The Grand Staircase in Utah, or as it’s formally known; the Grand Staircase National Monument is a massive stretch of public lands reaching over 1.8 million acres from the North rim of the Grand Canyon to Utah. This phenomenal natural resource is not only a geological wonder, The Grand Staircase is also a phenomenal destination for outdoor enthusiasts. Hiking, camping, and backpacking are all popular activities at the National Monument, but the Grand Staircase is also a remarkable paleontological location as numerous dinosaur fossils have been unearthed there in the past twenty years. The Grand Staircase National Monument is often overlooked, however, in favor of its famous neighbors, the Grand Canyon, Zion National Park and Bryce Canyon. The expansive national monument is slightly larger in acreage than the state of Delaware and has lots to offer its visitors!
Because of the monument’s expansive size, it is divided into three distinct districts or regions, each with its own unique features and characteristics. To the Northeast of the national monument sits the Escalante Canyons Region. Here, you will find a network of slot canyons and gorges. These canyons were created by running water draining down from the mountains and towards the Escalante River. Over the centuries, the delicate sandstone wore away with the water, leaving cavernous and serpentine canyons behind. To the South of the Escalante Canyons region is the Kaiparowits Plateau.
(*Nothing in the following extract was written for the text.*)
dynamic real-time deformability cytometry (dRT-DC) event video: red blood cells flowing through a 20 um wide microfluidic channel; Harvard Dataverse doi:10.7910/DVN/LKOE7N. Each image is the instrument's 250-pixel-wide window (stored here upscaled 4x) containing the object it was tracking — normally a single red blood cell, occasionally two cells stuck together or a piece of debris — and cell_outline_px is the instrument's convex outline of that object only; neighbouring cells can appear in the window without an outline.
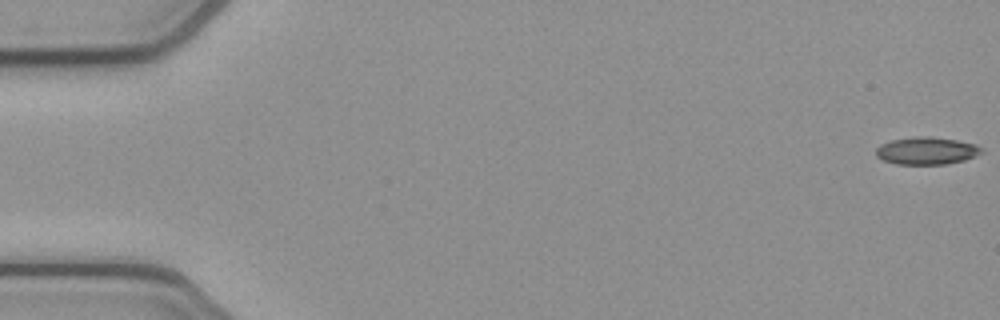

This ancient plateau stretches for fifty miles!
Finally, the Grand staircase in Utah is located to the southwest of the National Monument. It borders Bryce Canyon National Park to the west. While there is no official entrance into the National Monument, there are a few visitor centers. Most travelers who are interested in seeing the Grand Staircase in Utah will approach it from the Kanab Visitors center although there are several more in and around the monument.